Abstract

Background: - Excess added sugar (AS) intake was shown to promote insulin resistance in skeletal muscle in animal studies, while sugar sweetened beverage (SSB) intake was associated with insulin resistance and lipids in skeletal muscle in humans. However, SSBs account for only 40% of AS intake. US adults consume excessive AS from foods and beverages relative to the 2015-2020 Dietary Guidelines recommendation which limit AS intake to <10% of energy intake per day. We evaluated the hypothesis that AS intake is adversely associated with glucose metabolism, insulin, and lean muscle attenuation (MA) in Black and white men and women aged 18-30 years at baseline (Y0). Methods: - After exclusions for diabetes defined as MD diagnosis, insulin or oral agent use, fasting glucose ≥126 mg/dL, or HbA1c ≥6.5%, outlying energy intake, and missing 2-hour glucose, 2,016 adults were included in the analyses. Dietary intake was assessed by Diet History at Y0, Y7 and Y20. At Y25 follow-up, participants free of diabetes underwent a fasting blood draw for glucose, insulin, and triglycerides, an oral glucose tolerance test for 2-hour post-challenge glucose, and an abdominal CT scan for lean MA (an indicator of muscle quality).
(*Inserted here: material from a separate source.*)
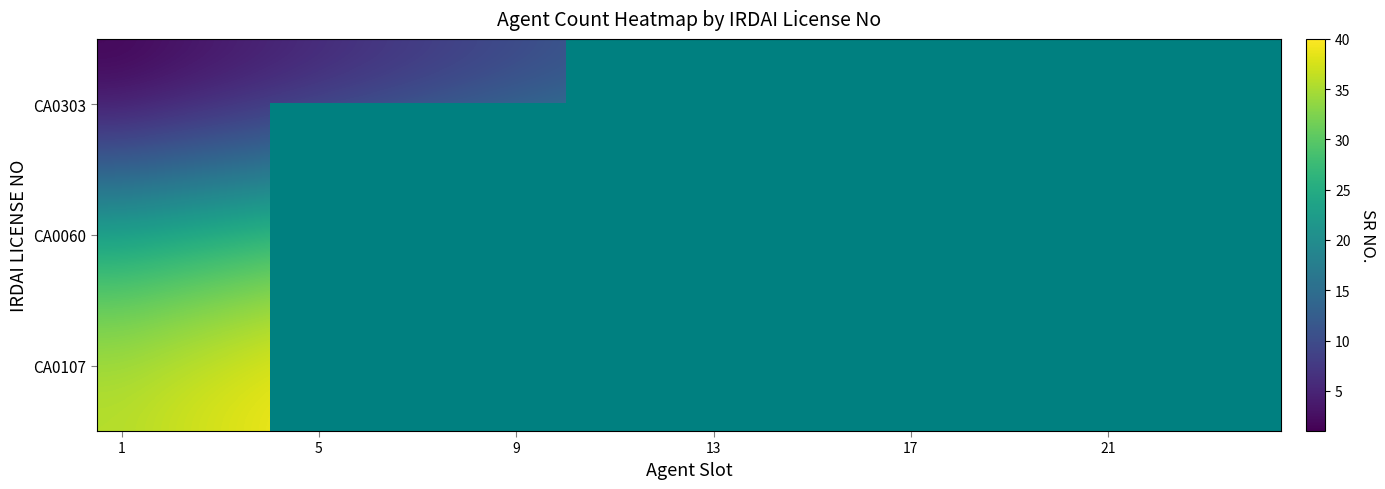

What is the smallest value displayed?

1.0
AS intake was averaged across Y0, Y7, and Y20 and divided into tertiles. General linear regression models estimated the associations across tertiles of AS intake with 2-hour glucose, fasting glucose, insulin, and triglycerides, and lean MA adjusted for potential confounders. Results: - AS intake (Table) was positively associated with 2-hour glucose and fasting insulin and triglycerides (p trend =0.004, 0.04, and 0.01, respectively) and inversely associated with lean MA (p trend =0.02). AS intake was not associated with fasting glucose (p trend =0.57). Conclusions: - Among adults free of diabetes, greater long-term AS intake was associated with higher 2-hour glucose and fasting insulin and triglycerides, and lower muscle quality. Our findings are consistent with the US Dietary Guidelines for Americans recommendation to limit AS intake.